Mme [U] [W] épouse [T] ajoute que la SAS [1] s’est comportée de manière délibérément déloyale pendant toute la durée du procès de première instance, alors que la procédure avait été initiée sur le fondement d’un prétendu non-respect de la clause de non-concurrence, la société a peu à peu déplacé le débat vers d’autres terrains, évoquant tantôt des notions inexistantes de « zone de chalandise », tantôt des faits étrangers au contrat, tout en inondant la juridiction de nouvelles pièces sans lien avec le litige, que la société n’a pas hésité non plus à produire des documents manifestement inexacts, tel le courriel prétendument adressé à Mme [S] mais envoyé à une fausse adresse, dans le but évident de créer artificiellement un échange compromettant, que cette man’uvre a été formellement démentie par l’intéressée elle-même, qui a expressément indiqué n’avoir jamais reçu le message ni tenu les propos qui y étaient rapportés, que cette falsification d’adresse, jointe à l’exploitation d’une pièce manifestement apocryphe, illustre la mauvaise foi qui a marqué toute la stratégie contentieuse de la société, qu’il ressort des pièces adverses que la société n’a pas hésité à faire pression sur d’anciens collaborateurs et sur des tiers pour les dissuader d’attester en sa faveur, qu’une telle attitude, contraire à la loyauté des débats judiciaires, constitue une atteinte grave aux droits de la défense et confirme la volonté d’instrumentaliser la justice pour parvenir à un but étranger au droit.

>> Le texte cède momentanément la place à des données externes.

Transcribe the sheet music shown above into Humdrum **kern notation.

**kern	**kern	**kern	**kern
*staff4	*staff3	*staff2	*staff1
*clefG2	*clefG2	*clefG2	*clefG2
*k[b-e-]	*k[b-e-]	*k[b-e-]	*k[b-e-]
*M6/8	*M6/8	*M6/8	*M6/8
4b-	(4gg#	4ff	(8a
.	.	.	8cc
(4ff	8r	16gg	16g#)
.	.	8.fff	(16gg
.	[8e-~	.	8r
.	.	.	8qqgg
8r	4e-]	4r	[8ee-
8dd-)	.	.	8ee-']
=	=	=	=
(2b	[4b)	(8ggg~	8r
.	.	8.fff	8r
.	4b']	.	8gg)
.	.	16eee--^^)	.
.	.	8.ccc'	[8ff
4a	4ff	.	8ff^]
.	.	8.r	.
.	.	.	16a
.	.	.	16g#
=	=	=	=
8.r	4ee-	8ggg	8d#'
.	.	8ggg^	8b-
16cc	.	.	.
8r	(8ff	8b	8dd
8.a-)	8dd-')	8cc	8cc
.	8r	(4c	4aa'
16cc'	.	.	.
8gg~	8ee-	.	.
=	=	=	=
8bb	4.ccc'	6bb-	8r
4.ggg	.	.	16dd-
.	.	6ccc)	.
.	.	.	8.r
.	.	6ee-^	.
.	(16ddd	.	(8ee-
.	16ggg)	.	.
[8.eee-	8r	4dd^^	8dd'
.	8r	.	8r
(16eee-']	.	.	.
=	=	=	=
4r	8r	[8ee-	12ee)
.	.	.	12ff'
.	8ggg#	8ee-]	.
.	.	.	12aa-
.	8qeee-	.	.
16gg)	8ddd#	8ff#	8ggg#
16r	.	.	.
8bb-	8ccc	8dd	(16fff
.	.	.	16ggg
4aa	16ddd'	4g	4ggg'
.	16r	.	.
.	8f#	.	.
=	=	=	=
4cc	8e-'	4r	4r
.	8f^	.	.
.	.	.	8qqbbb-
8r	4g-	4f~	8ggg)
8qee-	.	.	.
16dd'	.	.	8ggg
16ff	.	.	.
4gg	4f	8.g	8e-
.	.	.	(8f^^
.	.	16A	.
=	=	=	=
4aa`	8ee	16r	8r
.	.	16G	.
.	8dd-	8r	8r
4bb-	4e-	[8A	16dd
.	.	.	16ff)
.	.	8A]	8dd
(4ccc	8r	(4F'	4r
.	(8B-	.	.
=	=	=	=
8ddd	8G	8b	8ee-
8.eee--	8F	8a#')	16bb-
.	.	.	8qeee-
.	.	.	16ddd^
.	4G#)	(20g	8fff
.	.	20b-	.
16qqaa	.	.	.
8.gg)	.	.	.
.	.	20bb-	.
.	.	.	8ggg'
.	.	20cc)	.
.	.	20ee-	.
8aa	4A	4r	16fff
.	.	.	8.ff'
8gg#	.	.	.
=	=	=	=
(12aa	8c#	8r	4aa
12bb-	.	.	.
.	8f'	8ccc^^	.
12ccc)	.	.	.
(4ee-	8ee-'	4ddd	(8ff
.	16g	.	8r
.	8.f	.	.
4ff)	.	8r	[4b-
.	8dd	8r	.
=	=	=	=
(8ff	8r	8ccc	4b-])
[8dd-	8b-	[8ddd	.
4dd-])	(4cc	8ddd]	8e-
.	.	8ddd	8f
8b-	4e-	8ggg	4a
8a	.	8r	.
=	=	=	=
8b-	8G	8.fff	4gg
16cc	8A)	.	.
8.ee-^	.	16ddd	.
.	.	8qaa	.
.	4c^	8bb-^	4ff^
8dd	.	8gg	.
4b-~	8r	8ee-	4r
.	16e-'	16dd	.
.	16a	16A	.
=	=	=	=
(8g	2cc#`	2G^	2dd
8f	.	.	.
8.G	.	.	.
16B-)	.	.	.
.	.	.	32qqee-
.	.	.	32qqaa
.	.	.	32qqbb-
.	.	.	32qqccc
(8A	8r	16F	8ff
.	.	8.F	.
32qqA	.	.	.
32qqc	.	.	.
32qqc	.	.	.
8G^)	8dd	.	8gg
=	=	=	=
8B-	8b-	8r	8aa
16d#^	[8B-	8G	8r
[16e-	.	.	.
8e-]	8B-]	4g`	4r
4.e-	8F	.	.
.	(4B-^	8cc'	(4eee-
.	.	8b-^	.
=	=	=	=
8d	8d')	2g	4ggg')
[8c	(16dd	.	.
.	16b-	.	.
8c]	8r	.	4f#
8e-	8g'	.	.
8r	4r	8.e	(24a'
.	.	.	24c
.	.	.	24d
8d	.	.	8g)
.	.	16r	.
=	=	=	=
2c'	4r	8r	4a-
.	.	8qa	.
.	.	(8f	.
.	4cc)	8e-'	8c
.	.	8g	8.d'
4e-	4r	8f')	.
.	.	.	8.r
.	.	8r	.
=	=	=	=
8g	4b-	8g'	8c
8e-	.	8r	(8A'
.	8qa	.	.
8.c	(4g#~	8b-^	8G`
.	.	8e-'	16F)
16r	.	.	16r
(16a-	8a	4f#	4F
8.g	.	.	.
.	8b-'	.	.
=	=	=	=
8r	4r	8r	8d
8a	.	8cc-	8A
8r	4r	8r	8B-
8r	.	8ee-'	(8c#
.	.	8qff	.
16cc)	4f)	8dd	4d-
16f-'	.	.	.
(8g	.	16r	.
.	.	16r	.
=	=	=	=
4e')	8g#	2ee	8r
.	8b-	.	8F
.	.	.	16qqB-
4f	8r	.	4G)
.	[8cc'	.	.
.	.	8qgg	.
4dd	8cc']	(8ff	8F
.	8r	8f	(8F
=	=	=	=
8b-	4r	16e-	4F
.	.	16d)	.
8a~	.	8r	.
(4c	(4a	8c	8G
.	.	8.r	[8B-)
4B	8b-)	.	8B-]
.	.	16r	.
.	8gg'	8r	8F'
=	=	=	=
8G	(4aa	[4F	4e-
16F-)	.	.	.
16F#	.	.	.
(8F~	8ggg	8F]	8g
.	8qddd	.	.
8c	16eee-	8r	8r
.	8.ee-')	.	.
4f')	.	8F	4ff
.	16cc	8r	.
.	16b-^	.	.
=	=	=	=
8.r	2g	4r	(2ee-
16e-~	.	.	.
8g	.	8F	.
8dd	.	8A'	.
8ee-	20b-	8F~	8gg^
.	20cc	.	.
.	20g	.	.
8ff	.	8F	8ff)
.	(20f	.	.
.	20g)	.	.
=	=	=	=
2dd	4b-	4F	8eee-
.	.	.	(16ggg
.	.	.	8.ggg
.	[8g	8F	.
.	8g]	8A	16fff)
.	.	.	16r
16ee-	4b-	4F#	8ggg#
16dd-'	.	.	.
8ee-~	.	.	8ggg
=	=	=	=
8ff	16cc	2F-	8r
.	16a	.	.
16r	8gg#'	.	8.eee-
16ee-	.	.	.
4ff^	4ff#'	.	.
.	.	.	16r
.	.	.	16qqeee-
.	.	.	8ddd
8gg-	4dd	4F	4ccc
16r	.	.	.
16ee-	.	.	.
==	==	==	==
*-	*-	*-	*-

Ce faisant, Mme [U] [W] épouse [T] ne fait que contester les moyens de preuve utilisés par la SAS [1] dont le caractère frauduleux ou apocryphe n’a pas été établi ni reconnu.
Il en résulte qu’aucune faute dans l’exercice du droit d’agir en justice ne peut être retenue en l’espèce.
Le jugement mérite d’être réformé de ce chef.
L’équité ne commande pas de faire application des dispositions de l’article 700 du code de procédure civile en l’espèce.
PAR CES MOTIFS
LA COUR,
Par arrêt contradictoire, rendu publiquement en dernier ressort
Statuant dans les limites de la dévolution, réforme le jugement déféré en ce qu’il a condamné la SAS [1] à payer à Mme [U] [W] épouse [T] la somme de 5.000,00 euros à titre de dommages et intérêts pour procédure abusive et déboute Mme [U] [W] épouse [T] de ce chef de demande,
Le confirme pour le surplus,
Dit n’y avoir lieu de faire application des dispositions de l’article 700 du code de procédure civile,
Dit que chaque partie supportera ses propres dépens.
Arrêt signé par le président et par le greffier.